Dana snorted. “Our people? In this camp, are you kidding me? You think if it weren’t for everyone knowing Simon was with the rebels and you now being Albert Gaines’s pet, they wouldn’t have come through here and stolen every damn thing we got? Ain’t nobody in this camp our people. Only thing we got in common is we all on the losing side of the same war.”
“We’re not losing the war,” Sarat said. “And I’m not Gaines’s pet.”
“C’mon, girl. You spend every damn night with him, he’s got you reading all those books and running all those errands. You know well as I do he’s just an errand boy for all them rebel groups. Comes to places like this looking for anyone dumb enough to strap on a farmer’s suit and blow themselves up outside some Northern checkpoint. Won’t be long before he tries to put a farmer’s suit on you too.”
“He’s a teacher,” Sarat said. “Nothing more.”
Sarat stood up. She lifted her messenger bag off a hook on the wall and slung it over her shoulder.
“I’m gonna go look for Simon out by the creek,” she said. “It’s getting ’round sundown—they should be coming in. Don’t tell Mama nothing about Atlanta, and don’t take any of those pills.”
THE AIR SMELLED of mildew. Everywhere there were signs of damage from the storm, but also signs of recovery. With nowhere else to turn to, the refugees began to rally around the rain-damaged tents like antibodies to an infection.
On her way to the northeastern end of Alabama, Sarat passed countless lines of clothes and sheets and flags and blankets, all drying in the wind; tablets and radios and phones planted like seeds in bags of rice. The sky was a matte purple. Another warm, dry evening was coming over the Mag. The puddles began to dry.
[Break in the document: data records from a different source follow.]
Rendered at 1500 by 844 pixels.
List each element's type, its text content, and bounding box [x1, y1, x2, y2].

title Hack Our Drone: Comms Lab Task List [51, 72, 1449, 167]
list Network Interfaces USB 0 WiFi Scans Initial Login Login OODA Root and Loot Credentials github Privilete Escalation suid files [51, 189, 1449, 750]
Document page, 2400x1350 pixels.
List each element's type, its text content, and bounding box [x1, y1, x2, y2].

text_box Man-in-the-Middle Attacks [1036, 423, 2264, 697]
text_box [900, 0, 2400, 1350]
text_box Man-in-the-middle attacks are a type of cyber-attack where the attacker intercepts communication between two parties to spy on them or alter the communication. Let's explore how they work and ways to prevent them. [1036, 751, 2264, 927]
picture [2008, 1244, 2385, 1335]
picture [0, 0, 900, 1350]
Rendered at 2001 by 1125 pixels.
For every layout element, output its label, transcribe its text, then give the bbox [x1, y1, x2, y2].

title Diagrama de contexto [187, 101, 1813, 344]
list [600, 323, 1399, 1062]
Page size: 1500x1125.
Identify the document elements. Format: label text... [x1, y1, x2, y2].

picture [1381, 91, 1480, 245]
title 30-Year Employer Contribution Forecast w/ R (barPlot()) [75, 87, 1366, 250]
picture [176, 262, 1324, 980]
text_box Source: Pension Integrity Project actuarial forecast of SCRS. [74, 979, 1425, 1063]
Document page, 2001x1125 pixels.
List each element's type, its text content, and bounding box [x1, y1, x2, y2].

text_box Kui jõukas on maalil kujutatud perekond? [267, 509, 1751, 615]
She walked through the northern tents, where there were some signs of damage but no signs of life. She passed the tent in which her pet turtle lived and reminded herself to check on the animal later.
When she approached the remains of Highway 25, she saw a man and a boy, both hunchbacked with heavy baggage, walking north toward the ruined bridge and the gate to the Blue country. She approached and saw that it was Marcus Exum and his father.
The two carried overstuffed packs on their backs and grocery bags in their hands, and the father wore around his neck a pair of birding binoculars. Sarat watched them for a minute as they approached the place where the road once crossed low over the creek.